## Records to process

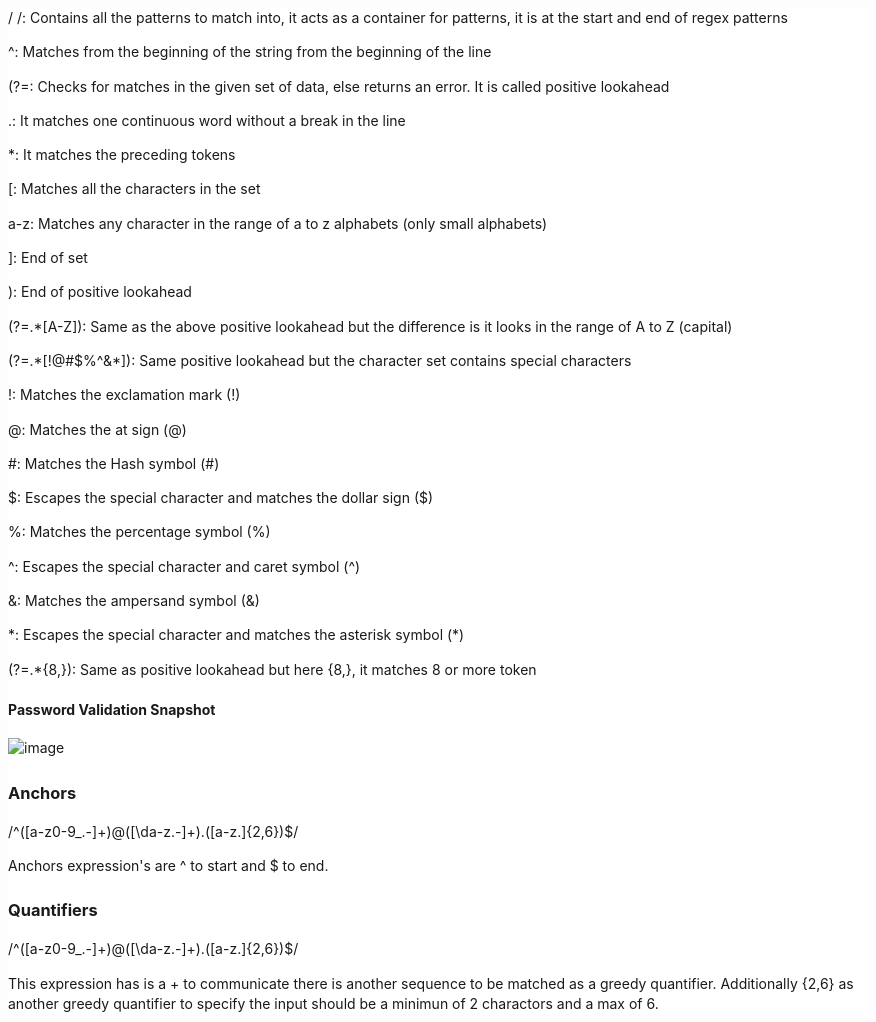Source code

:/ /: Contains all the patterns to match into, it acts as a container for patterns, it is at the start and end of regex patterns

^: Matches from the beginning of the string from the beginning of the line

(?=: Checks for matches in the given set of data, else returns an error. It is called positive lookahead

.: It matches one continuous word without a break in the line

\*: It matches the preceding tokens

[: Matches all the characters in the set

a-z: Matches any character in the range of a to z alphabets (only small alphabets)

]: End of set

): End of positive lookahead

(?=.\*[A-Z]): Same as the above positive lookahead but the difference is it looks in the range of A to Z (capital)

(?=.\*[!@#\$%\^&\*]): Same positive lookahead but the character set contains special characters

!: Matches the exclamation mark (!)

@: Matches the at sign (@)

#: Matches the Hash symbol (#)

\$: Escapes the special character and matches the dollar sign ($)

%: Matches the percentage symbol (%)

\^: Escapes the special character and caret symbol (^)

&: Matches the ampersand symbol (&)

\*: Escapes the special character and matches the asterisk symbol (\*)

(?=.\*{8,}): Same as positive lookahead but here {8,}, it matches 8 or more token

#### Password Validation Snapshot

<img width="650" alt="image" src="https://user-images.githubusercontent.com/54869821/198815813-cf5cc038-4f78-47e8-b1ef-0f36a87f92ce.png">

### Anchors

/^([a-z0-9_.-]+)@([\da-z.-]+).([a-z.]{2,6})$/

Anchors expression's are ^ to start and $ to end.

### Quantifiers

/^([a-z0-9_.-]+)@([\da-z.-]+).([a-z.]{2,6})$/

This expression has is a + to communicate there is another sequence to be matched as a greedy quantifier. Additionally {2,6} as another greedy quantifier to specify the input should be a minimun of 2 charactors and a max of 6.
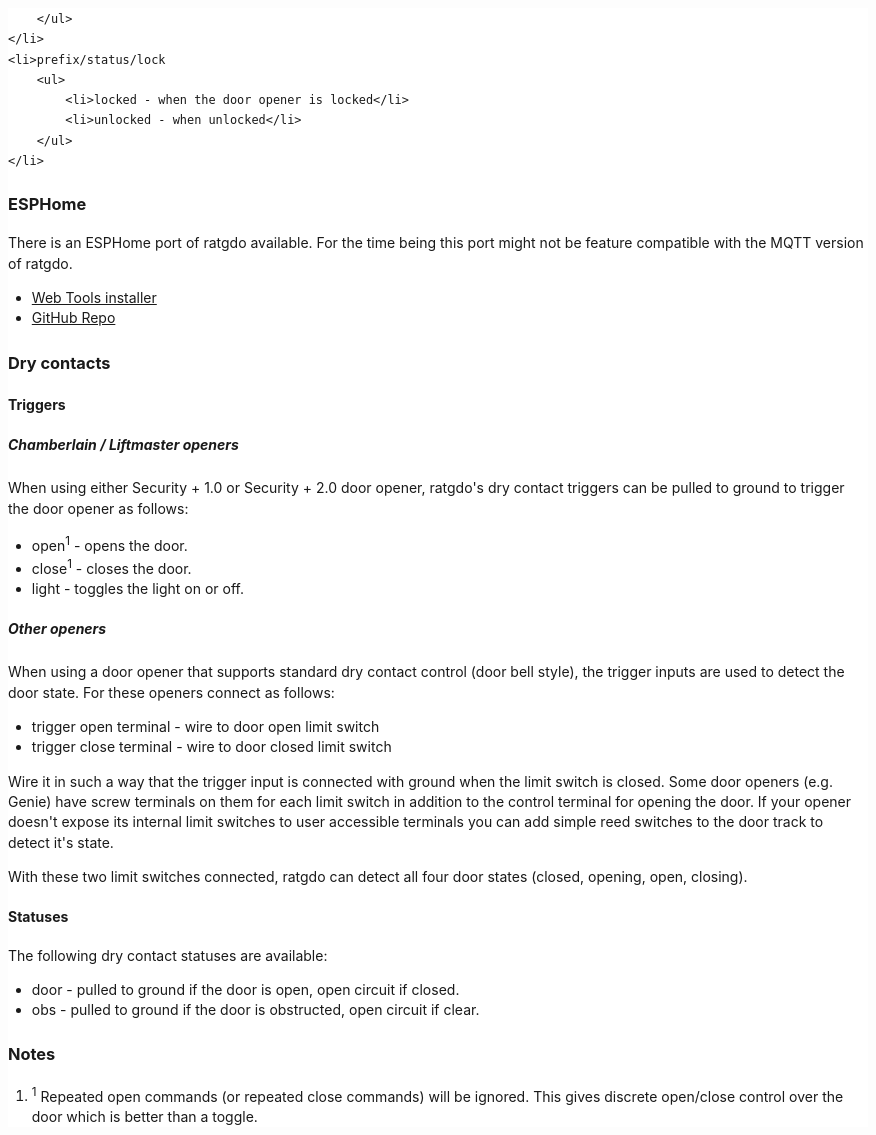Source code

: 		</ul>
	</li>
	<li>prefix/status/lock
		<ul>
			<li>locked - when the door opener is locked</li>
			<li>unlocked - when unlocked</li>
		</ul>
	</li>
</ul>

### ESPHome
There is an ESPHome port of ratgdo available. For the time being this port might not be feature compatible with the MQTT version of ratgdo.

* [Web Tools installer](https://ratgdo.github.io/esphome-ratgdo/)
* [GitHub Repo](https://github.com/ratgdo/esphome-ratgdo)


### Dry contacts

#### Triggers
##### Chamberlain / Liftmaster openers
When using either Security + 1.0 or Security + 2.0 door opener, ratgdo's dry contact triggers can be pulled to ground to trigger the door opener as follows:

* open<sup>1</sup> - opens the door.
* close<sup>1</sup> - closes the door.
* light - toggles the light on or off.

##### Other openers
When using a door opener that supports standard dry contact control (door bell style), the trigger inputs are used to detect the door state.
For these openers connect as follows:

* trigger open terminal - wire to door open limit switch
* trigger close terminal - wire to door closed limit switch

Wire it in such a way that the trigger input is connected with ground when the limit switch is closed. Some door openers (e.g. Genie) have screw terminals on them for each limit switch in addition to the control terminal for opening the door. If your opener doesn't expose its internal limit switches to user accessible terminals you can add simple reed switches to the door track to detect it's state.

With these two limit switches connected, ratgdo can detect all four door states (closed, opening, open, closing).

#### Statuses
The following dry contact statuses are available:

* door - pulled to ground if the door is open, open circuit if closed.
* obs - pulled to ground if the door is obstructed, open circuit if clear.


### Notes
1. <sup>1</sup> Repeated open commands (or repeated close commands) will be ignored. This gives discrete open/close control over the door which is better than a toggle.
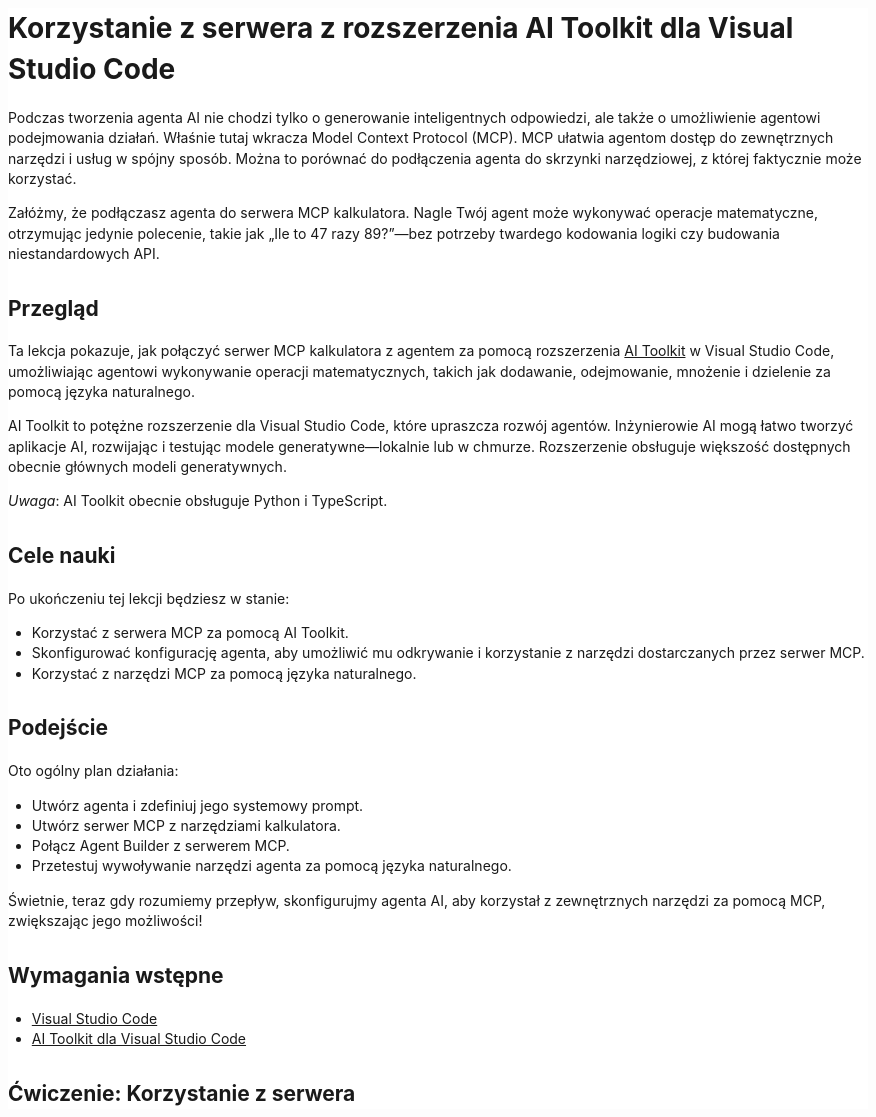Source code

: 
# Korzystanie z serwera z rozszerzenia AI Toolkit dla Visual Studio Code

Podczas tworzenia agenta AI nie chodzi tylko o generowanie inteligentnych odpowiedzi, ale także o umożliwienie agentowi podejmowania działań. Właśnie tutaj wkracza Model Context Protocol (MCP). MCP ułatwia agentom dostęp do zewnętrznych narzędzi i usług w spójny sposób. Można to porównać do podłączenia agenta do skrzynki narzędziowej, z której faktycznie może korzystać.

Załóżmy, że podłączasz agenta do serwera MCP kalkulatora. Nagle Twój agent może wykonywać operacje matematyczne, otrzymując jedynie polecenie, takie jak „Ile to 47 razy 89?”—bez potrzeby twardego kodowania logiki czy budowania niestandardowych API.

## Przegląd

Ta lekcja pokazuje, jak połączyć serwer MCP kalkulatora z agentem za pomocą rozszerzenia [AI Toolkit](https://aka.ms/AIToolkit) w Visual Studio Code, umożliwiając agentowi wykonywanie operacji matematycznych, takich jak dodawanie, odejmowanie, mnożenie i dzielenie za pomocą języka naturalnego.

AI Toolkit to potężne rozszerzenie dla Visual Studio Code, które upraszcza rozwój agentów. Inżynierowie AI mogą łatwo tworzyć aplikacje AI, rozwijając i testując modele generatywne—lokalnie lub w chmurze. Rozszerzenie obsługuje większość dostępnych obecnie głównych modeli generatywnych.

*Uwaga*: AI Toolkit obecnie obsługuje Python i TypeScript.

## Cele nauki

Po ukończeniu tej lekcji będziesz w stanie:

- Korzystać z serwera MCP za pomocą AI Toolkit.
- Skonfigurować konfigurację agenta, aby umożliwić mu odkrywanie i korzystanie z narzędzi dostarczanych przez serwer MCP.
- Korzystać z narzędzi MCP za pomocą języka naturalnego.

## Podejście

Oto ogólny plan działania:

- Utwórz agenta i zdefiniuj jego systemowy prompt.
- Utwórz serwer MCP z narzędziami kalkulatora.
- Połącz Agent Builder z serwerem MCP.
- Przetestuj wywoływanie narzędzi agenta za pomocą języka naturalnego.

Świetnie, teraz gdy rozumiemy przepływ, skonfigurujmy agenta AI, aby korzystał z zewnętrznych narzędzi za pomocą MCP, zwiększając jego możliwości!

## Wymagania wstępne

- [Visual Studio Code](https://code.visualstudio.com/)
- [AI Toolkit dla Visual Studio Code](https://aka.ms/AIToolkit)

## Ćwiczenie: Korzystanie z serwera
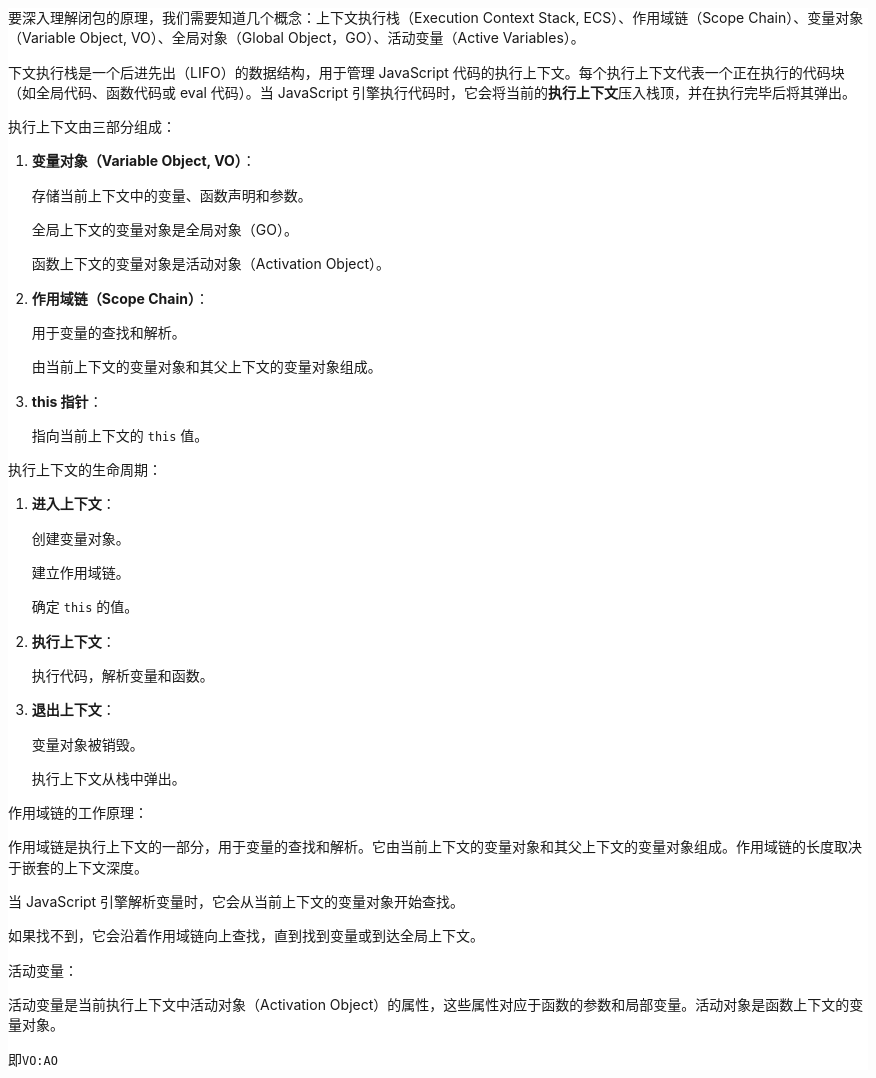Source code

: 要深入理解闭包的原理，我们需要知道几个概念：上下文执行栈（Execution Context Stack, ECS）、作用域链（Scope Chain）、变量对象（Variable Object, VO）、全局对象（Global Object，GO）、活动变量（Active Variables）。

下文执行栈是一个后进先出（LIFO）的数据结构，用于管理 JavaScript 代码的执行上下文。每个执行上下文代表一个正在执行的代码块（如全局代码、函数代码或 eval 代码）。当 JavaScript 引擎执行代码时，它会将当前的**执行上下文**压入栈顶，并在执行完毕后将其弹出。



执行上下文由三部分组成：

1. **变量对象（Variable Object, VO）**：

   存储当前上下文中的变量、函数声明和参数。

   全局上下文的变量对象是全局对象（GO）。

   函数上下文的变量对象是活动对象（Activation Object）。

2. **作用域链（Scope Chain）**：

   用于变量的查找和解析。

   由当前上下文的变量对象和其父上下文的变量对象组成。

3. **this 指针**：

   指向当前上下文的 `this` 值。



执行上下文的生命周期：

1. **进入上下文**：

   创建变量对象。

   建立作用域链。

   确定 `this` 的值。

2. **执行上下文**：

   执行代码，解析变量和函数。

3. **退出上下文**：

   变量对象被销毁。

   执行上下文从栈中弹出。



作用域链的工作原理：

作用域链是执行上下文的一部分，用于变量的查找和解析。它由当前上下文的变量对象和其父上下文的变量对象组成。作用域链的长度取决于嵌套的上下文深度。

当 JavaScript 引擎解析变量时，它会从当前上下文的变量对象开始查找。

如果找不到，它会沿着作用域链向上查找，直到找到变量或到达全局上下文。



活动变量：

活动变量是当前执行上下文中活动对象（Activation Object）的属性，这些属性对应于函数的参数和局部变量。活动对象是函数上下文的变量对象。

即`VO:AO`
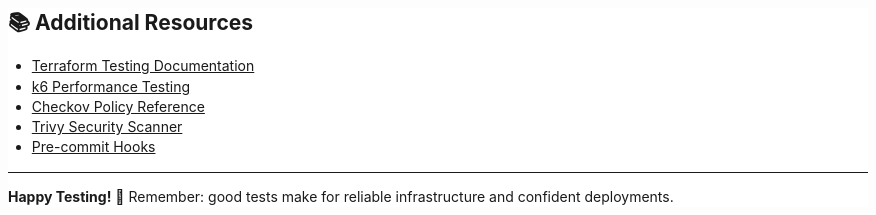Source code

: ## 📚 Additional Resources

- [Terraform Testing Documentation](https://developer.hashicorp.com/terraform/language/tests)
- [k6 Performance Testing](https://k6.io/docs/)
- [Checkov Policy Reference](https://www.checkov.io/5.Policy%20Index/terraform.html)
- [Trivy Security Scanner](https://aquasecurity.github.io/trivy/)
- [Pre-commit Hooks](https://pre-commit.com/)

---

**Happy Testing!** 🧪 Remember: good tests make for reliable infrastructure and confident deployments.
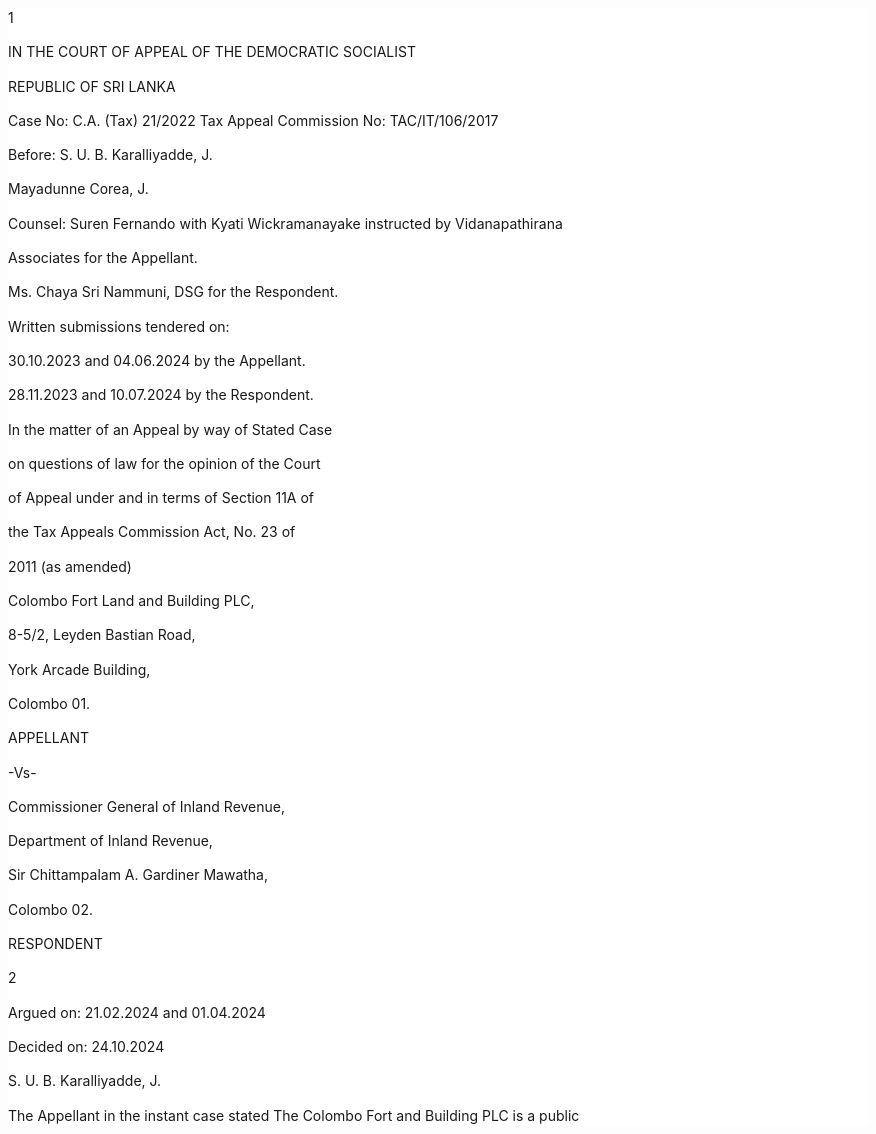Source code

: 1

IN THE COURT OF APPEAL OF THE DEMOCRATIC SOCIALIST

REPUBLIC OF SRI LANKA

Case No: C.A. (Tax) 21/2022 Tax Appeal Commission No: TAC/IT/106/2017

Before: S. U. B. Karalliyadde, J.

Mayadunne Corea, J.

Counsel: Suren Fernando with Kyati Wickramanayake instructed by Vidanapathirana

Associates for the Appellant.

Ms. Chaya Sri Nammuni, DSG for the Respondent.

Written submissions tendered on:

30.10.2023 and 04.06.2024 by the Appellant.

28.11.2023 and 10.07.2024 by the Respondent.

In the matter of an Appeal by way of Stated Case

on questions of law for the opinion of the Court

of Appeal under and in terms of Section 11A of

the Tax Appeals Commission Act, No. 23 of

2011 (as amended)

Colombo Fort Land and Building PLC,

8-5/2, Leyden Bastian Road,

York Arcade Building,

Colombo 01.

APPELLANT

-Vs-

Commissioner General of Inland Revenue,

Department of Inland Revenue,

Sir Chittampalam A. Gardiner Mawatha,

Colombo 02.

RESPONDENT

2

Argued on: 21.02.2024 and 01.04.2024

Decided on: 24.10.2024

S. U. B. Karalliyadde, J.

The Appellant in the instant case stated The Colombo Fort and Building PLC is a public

## Required work
Copy the listing verbatim from the line containing "1. **进入上下文**：" through the line containing "REPUBLIC OF SRI LANKA", both included, and leave out the pictures.

## Reply to the task
1. **进入上下文**：

   创建变量对象。

   建立作用域链。

   确定 `this` 的值。

2. **执行上下文**：

   执行代码，解析变量和函数。

3. **退出上下文**：

   变量对象被销毁。

   执行上下文从栈中弹出。



作用域链的工作原理：

作用域链是执行上下文的一部分，用于变量的查找和解析。它由当前上下文的变量对象和其父上下文的变量对象组成。作用域链的长度取决于嵌套的上下文深度。

当 JavaScript 引擎解析变量时，它会从当前上下文的变量对象开始查找。

如果找不到，它会沿着作用域链向上查找，直到找到变量或到达全局上下文。



活动变量：

活动变量是当前执行上下文中活动对象（Activation Object）的属性，这些属性对应于函数的参数和局部变量。活动对象是函数上下文的变量对象。

即`VO:AO`
Source code

: ## 📚 Additional Resources

- [Terraform Testing Documentation](https://developer.hashicorp.com/terraform/language/tests)
- [k6 Performance Testing](https://k6.io/docs/)
- [Checkov Policy Reference](https://www.checkov.io/5.Policy%20Index/terraform.html)
- [Trivy Security Scanner](https://aquasecurity.github.io/trivy/)
- [Pre-commit Hooks](https://pre-commit.com/)

---

**Happy Testing!** 🧪 Remember: good tests make for reliable infrastructure and confident deployments.
Source code

: 1

IN THE COURT OF APPEAL OF THE DEMOCRATIC SOCIALIST

REPUBLIC OF SRI LANKA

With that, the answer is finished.